Malgré la précision de ce témoignage, également honorable pour les deux amis, je demeure persuadé que le véritable père des Âmes mortes est ce même Cervantes, dont Gogol vient d’écrire le nom. À sa sortie de Russie, le voyageur se dirigea d’abord vers l’Espagne ; il étudia de très-près la littérature de ce pays, et surtout le Don Quichotte, qui avait été de tout temps le livre de ses préférences. L’humoriste espagnol lui fournit un thème merveilleusement accommodé à son projet : les aventures d’un héros, poussé par sa manie dans toutes les régions et dans tous les milieux, prétexte pour montrer au spectateur, dans une suite de tableaux, la lanterne magique de l’humanité. Tout donne un air de parenté aux deux œuvres : l’esprit sardonique et méditatif, la tristesse voilée sous le rire, l’impossibilité même de leur trouver un nom dans les genres bien définis. Gogol protestait contre l’appellation de roman appliquée à son livre ; il l’a intitulé : poëme, il l’a divisé en chants, et non en chapitres. Ces termes ambitieux sont ici détournés de leur vrai sens, soit ; dites quel nom vous donnez au Don Quichotte, vous aurez trouvé celui qui convient aux Âmes mortes.

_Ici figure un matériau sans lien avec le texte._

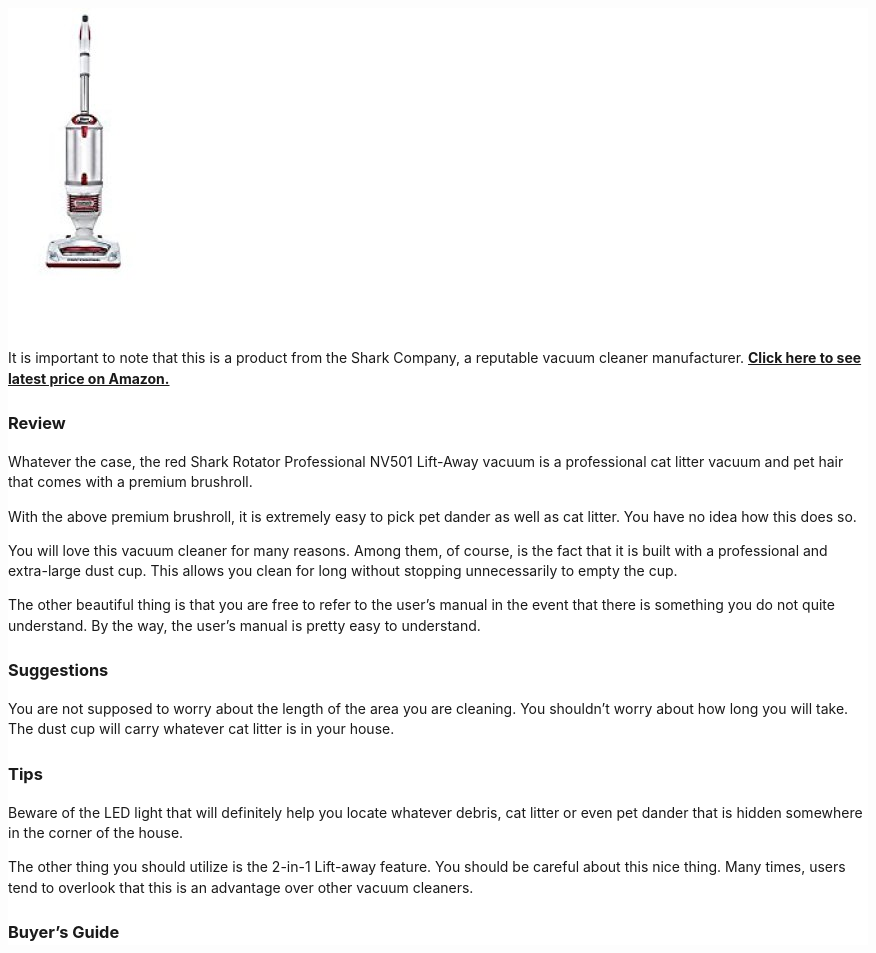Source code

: [![best vacuum for cat owners](images/Shark-Rotator-Professional-Lift-Away-Upright-Vacuum-Red-NV501.jpg)](https://www.amazon.com/gp/offer-listing/B0091JG0LY/ref=as_li_tl?ie=UTF8&camp=1789&creative=9325&creativeASIN=B0091JG0LY&linkCode=am2&tag=bestofvacuum2-20&linkId=9af47e747f4d5ae36222718af2374753)

It is important to note that this is a product from the Shark Company, a reputable vacuum cleaner manufacturer. [**Click here to see latest price on Amazon.**](https://www.amazon.com/gp/offer-listing/B0091JG0LY/ref=as_li_tl?ie=UTF8&camp=1789&creative=9325&creativeASIN=B0091JG0LY&linkCode=am2&tag=bestofvacuum2-20&linkId=9af47e747f4d5ae36222718af2374753) 

### Review

Whatever the case, the red Shark Rotator Professional NV501 Lift-Away vacuum is a professional cat litter vacuum and pet hair that comes with a premium brushroll.

With the above premium brushroll, it is extremely easy to pick pet dander as well as cat litter. You have no idea how this does so.

You will love this vacuum cleaner for many reasons. Among them, of course, is the fact that it is built with a professional and extra-large dust cup. This allows you clean for long without stopping unnecessarily to empty the cup.

The other beautiful thing is that you are free to refer to the user’s manual in the event that there is something you do not quite understand. By the way, the user’s manual is pretty easy to understand.

### Suggestions

You are not supposed to worry about the length of the area you are cleaning. You shouldn’t worry about how long you will take. The dust cup will carry whatever cat litter is in your house.

### Tips

Beware of the LED light that will definitely help you locate whatever debris, cat litter or even pet dander that is hidden somewhere in the corner of the house.

The other thing you should utilize is the 2-in-1 Lift-away feature. You should be careful about this nice thing. Many times, users tend to overlook that this is an advantage over other vacuum cleaners.

### Buyer’s Guide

Le « poëme » devait avoir trois parties. La première parut en 1842 ; la seconde, inachevée et rudimentaire, brûlée par l’auteur dans un accès de désespoir, fut imprimée après sa mort sur une copie échappée à l’auto-da-fé. Quant à la troisième, le poëte la rêve peut-être sous le bloc de pierre qui porte son nom dans un cimetière de Moscou.